* begin Document excerpt *

Joseph J. Legat Architects v. US DEVELOP. CORP.

Decision Date22 January 1985
Docket NumberNo. 84 C 8803.,84 C 8803.
Citation601 F. Supp. 673
PartiesJOSEPH J. LEGAT ARCHITECTS, P.C., an Illinois Professional Corporation, Plaintiff, v. UNITED STATES DEVELOPMENT CORPORATION, an Illinois Corporation; Esper A. Peterson, an Individual; Seth Pines, an Individual; and Royal Oak Apartments Phase III, an Illinois Limited Partnership, Defendants.
CourtU.S. District Court — Northern District of Illinois

Thomas A. Morris, Jr., Nick Anacherio, Brydges, Riseborough, Morris, Franke & Miller, Waukegan, Ill., for plaintiff.

Henry S. Kaplan, Dressler, Goldsmith, Shore, Sutker & Milnamow, Chicago, Ill., Thomas W. Gooch, III, Thomas R. Ruth & Assoc., Barrington, Ill., for defendants.

MEMORANDUM OPINION AND ORDER

ASPEN, District Judge:

This is a suit between an architect and a developer, involving federal claims of copy-right and trademark infringement and pendent state claims of breach of contract and unfair competition. Defendants have moved to dismiss the case for lack of subject matter jurisdiction. For the reasons stated below, we deny this motion.

The following is a brief summary of the allegations of the complaint, which we assume to be true for the purposes of this motion. Plaintiff ("Legat") is a professional corporation which provides architectural services. Defendant U.S. Development Corp. ("USDC") is a real estate developer and contractor. Defendant Royal Oak Apartments ("Royal Oak") is a limited partnership which was involved in developing the apartment project ("the Project") at issue in this case. Defendant Seth Pines ("Pines") is an architect who works for USDC. Defendant Esper Peterson ("Peterson") is a general partner of Royal Oak and President of USDC.

On September 1, 1981, USDC and Legat signed a form contract under which Legat was to design the Project. Legat allegedly did so and gave the architectural papers to USDC in November 1981. Legat and his employees created these plans exclusively.

* end Document excerpt *
* begin Data rows *

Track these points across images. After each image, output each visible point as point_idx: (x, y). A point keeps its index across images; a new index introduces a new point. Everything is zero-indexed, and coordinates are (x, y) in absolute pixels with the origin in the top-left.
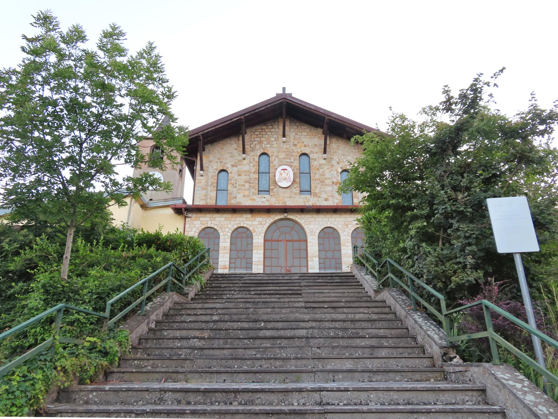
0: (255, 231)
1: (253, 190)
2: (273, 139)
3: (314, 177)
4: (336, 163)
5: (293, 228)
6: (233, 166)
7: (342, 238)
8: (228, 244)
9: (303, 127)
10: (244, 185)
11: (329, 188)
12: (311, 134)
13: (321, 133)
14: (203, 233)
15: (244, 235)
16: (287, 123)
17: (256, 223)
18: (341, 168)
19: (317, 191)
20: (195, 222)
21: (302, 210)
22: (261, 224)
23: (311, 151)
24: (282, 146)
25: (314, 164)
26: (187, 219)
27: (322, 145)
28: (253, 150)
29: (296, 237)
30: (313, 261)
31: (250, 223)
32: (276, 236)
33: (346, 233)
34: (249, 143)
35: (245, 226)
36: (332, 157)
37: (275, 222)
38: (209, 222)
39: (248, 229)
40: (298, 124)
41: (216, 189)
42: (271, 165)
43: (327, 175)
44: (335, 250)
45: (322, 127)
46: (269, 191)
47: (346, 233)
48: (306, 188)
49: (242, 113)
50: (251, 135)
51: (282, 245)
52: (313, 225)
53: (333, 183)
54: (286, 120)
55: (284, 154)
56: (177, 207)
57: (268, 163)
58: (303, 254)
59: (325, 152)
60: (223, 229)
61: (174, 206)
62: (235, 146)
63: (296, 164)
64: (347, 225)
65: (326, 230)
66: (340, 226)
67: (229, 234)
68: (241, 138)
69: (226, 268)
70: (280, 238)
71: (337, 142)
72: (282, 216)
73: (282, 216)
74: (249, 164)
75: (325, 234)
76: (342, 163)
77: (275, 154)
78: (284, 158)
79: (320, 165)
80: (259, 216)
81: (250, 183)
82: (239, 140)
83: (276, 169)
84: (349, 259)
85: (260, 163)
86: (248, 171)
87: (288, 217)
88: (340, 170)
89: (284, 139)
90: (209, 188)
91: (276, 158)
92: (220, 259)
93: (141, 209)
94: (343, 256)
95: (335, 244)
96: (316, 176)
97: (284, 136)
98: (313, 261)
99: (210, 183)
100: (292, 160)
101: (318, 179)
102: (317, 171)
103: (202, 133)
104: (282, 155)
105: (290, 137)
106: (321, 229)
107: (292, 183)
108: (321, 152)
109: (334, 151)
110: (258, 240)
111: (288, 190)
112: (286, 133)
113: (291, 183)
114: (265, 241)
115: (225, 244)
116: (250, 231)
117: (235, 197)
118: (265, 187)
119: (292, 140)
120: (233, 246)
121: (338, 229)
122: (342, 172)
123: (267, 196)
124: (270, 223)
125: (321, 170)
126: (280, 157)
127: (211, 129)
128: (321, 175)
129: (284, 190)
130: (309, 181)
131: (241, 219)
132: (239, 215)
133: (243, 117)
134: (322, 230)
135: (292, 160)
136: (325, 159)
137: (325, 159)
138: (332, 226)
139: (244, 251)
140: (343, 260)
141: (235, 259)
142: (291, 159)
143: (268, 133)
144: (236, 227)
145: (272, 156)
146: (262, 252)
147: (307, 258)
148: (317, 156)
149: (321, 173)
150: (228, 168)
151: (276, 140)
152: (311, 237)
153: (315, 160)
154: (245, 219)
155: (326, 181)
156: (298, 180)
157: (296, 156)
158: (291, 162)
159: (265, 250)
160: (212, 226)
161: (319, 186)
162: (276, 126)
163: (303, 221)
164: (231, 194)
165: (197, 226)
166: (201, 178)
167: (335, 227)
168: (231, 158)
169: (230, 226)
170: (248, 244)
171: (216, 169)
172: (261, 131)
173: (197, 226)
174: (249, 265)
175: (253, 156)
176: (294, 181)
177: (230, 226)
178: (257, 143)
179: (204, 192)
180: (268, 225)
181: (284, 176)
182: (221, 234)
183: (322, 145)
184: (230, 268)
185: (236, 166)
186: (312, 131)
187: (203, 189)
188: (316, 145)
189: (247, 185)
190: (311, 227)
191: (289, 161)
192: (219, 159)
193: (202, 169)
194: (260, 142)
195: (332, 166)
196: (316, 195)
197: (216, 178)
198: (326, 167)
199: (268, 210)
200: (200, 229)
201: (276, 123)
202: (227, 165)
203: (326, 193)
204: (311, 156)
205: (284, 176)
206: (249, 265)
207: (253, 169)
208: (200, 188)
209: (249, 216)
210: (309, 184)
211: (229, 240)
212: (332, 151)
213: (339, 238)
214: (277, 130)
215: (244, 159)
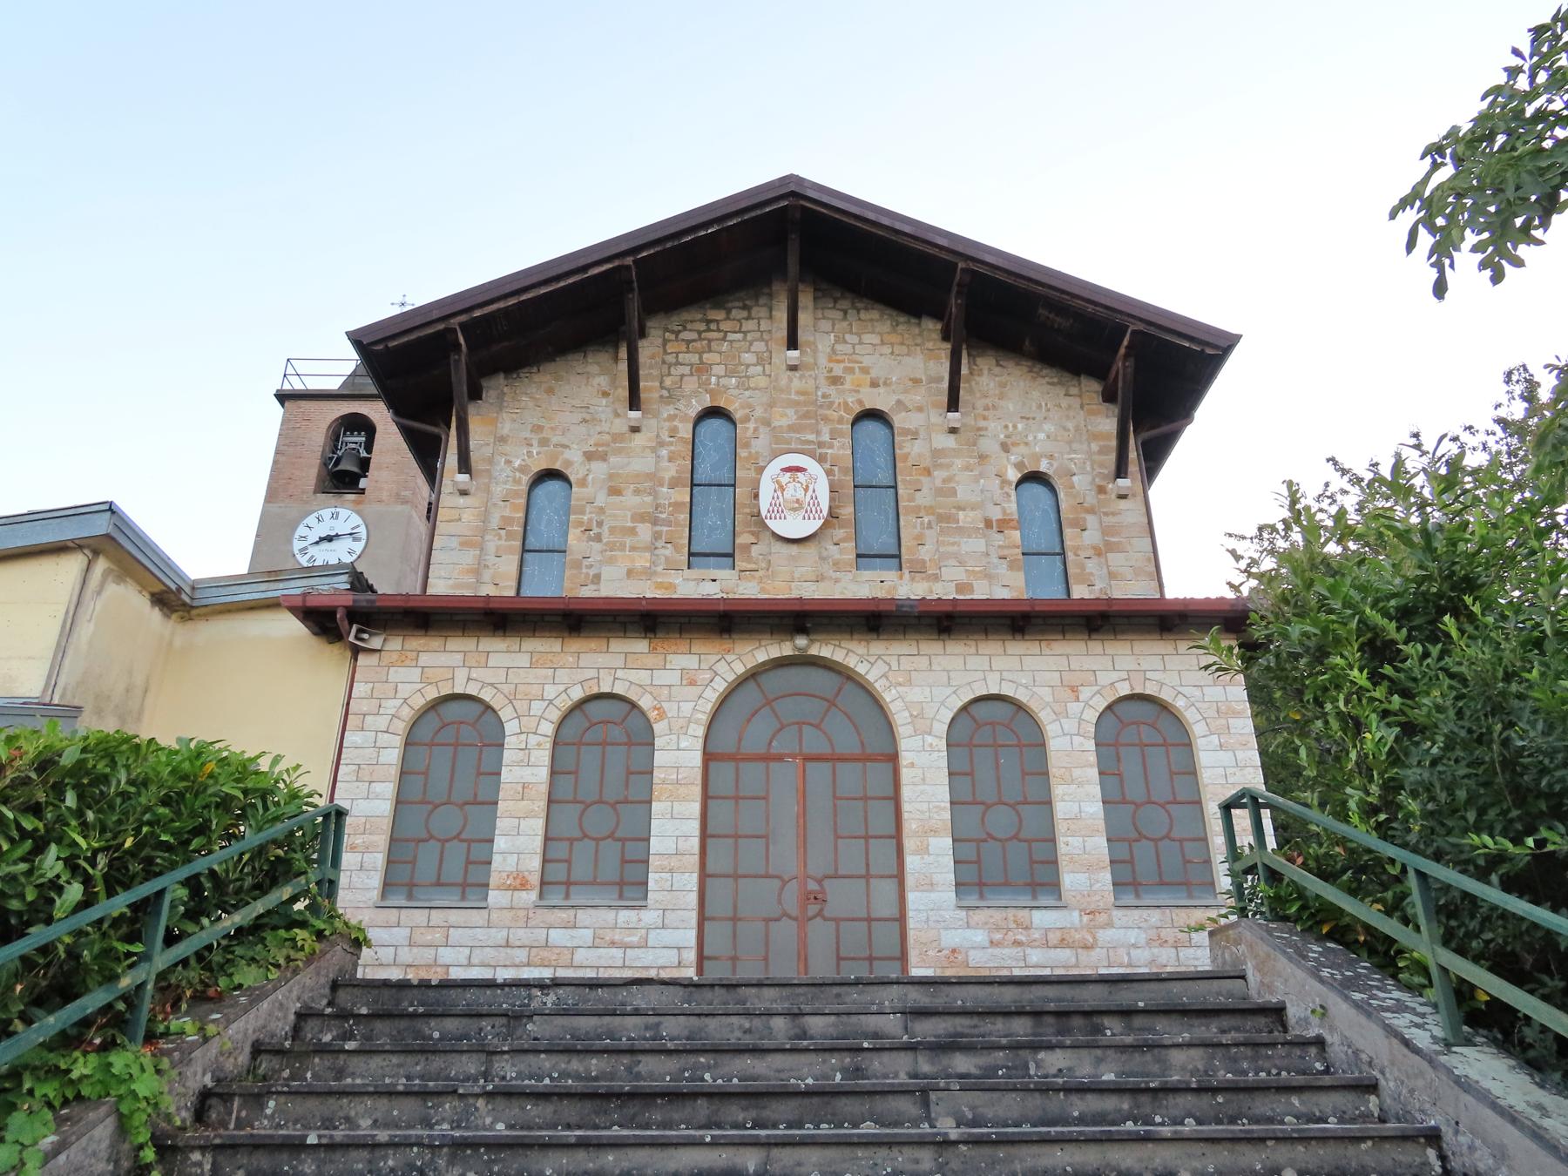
0: (662, 715)
1: (669, 551)
2: (748, 358)
3: (911, 499)
4: (997, 447)
5: (832, 703)
6: (589, 456)
7: (1056, 744)
8: (540, 774)
9: (863, 315)
10: (632, 531)
11: (975, 545)
12: (894, 338)
13: (936, 336)
14: (433, 721)
15: (616, 733)
16: (806, 299)
17: (670, 677)
18: (1019, 466)
19: (925, 553)
20: (396, 674)
21: (874, 621)
22: (692, 683)
23: (899, 402)
24: (783, 382)
25: (912, 450)
26: (363, 659)
27: (939, 380)
28: (670, 398)
29: (846, 742)
30: (924, 850)
31: (643, 677)
32: (758, 735)
33: (1070, 725)
34: (655, 372)
35: (619, 689)
36: (982, 423)
37: (753, 675)
38: (461, 675)
39: (634, 705)
40: (845, 304)
41: (518, 543)
42: (742, 453)
43: (964, 493)
44: (1025, 803)
45: (937, 315)
46: (732, 555)
47: (1070, 725)
48: (884, 542)
49: (624, 247)
50: (665, 342)
51: (784, 776)
52: (922, 689)
53: (988, 523)
54: (801, 287)
55: (791, 412)
56: (312, 602)
57: (728, 449)
58: (881, 820)
59: (953, 404)
60: (521, 706)
61: (298, 602)
62: (602, 381)
63: (841, 449)
64: (1074, 689)
65: (982, 711)
66: (1045, 693)
67: (548, 728)
68: (623, 353)
69: (524, 886)
70: (776, 747)
71: (997, 370)
72: (785, 649)
73: (785, 649)
74: (654, 450)
75: (979, 725)
76: (1022, 449)
77: (759, 412)
78: (791, 428)
79: (937, 453)
80: (683, 645)
81: (655, 522)
82: (616, 359)
83: (761, 470)
84: (1090, 842)
85: (699, 449)
86: (651, 476)
87: (814, 650)
88: (1013, 475)
89: (794, 354)
90: (492, 544)
91: (763, 430)
92: (500, 843)
93: (156, 614)
94: (1061, 827)
95: (1024, 774)
96: (917, 495)
97: (792, 343)
98: (924, 850)
99: (495, 522)
100: (826, 437)
101: (930, 510)
102: (925, 480)
103: (463, 318)
104: (785, 418)
105: (815, 351)
106: (960, 704)
107: (826, 525)
108: (935, 405)
109: (988, 401)
110: (678, 754)
111: (810, 551)
112: (802, 336)
113: (819, 523)
114: (708, 757)
115: (527, 774)
116: (643, 713)
117: (597, 579)
118: (721, 543)
119: (823, 361)
120: (566, 783)
121: (1034, 705)
122: (1020, 483)
123: (724, 574)
124: (731, 677)
125: (939, 475)
126: (776, 423)
127: (501, 305)
128: (940, 492)
129: (794, 549)
130: (892, 515)
131: (601, 659)
132: (593, 644)
133: (629, 261)
134: (964, 709)
135: (826, 437)
136: (953, 431)
137: (953, 431)
138: (1007, 690)
139: (613, 805)
140: (1062, 848)
141: (571, 840)
142: (818, 433)
143: (731, 336)
144: (577, 694)
145: (747, 419)
146: (695, 808)
147: (898, 836)
148: (922, 423)
149: (938, 483)
150: (569, 463)
151: (760, 361)
152: (916, 742)
153: (915, 435)
154: (618, 661)
155: (961, 515)
156: (847, 511)
157: (841, 420)
158: (821, 445)
159: (706, 797)
160: (472, 690)
161: (931, 536)
162: (763, 312)
163: (880, 668)
164: (577, 565)
165: (404, 691)
166: (462, 501)
167: (1022, 696)
168: (583, 428)
169: (550, 691)
170: (630, 773)
171: (522, 469)
172: (702, 327)
173: (404, 691)
174: (632, 872)
175: (670, 419)
176: (832, 515)
177: (550, 691)
178: (687, 370)
179: (469, 557)
180: (721, 686)
181: (793, 492)
182: (511, 727)
183: (939, 380)
184: (543, 883)
185: (603, 457)
186: (901, 328)
187: (466, 544)
188: (916, 381)
189: (645, 531)
190: (916, 694)
191: (812, 437)
192: (538, 429)
193: (465, 465)
194: (702, 369)
195: (982, 457)
196: (919, 570)
197: (523, 501)
198: (959, 463)
199: (725, 621)
200: (419, 702)
201: (762, 301)
202: (567, 454)
203: (962, 563)
204: (898, 420)
205: (793, 492)
206: (632, 872)
207: (670, 471)
208: (454, 542)
209: (640, 645)
210: (892, 528)
211: (543, 756)
212: (980, 403)
213: (1039, 745)
214: (764, 325)
215: (635, 430)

* end Data rows *

* _Given problem 1_
Using the court opinion, decide whether each statement agrees with it, answering yes or no and quoting the deciding words: (a) The defendants moved to dismiss the case for lack of subject matter jurisdiction. (b) Seth Pines is the President of USDC. (c) USDC and Legat signed their contract on September 1, 1981.
* _Given problem 2_
Extend the court opinion in the architect's suit against the developer, picking up after its final sentence.

* _Task response 1_
(a) Yes: "Defendants have moved to dismiss the case for lack of subject matter jurisdiction."
(b) No: "Defendant Esper Peterson ("Peterson") is a general partner of Royal Oak and President of USDC."
(c) Yes: "On September 1, 1981, USDC and Legat signed a form contract under which Legat was to design the Project."

* _Task response 2_
Construction was delayed, however, until 1983, apparently because the U.S. Department of Housing and Urban Development ("HUD") had not approved financing. During this delay, zoning regulations had changed, making Legat's design obsolete. In Spring 1983, at Peterson's request, Legat revised the design of the Project.

In August 1983, Peterson and USDC refused to pay Legat for revising the plans for the Project. They allegedly repudiated their contract with Legat, and then Peterson and Pines copied Legat's plans for the Project, erased Legat's name and substituted Pines' name. Following this alleged mischief, USDC and Royal Oak used the plans to obtain HUD financing, secure zoning and building permits and, finally, build the Project.

Legat filed this lawsuit on October 11, 1984. The complaint contains fifteen "counts," most of which allege state law claims for breach of contract, fraud and unfair competition. Counts VII through X, which allege copyright infringement by each of the defendants, are the focus of the pending motion to dismiss.

Defendants argue that these copyright claims must be dismissed because Legat has not fulfilled a condition precedent to maintaining a copyright suit, that is, obtaining a valid copyright registration. This condition is imposed by 17 U.S.C. § 411(a), which states:

Subject to the provisions of subsection (b), no action for infringement of the copyright in any work shall be instituted until registration of the copyright claim has been made in accordance with this title 17 USCS §§ 101 et. seq.. In any case, however, where the deposit, application, and fee required for registration have been delivered to the Copyright Office in proper form and registration has been refused, the applicant is entitled to institute an action for infringement if notice thereof, with a copy of the complaint, is served on the Register of Copyrights.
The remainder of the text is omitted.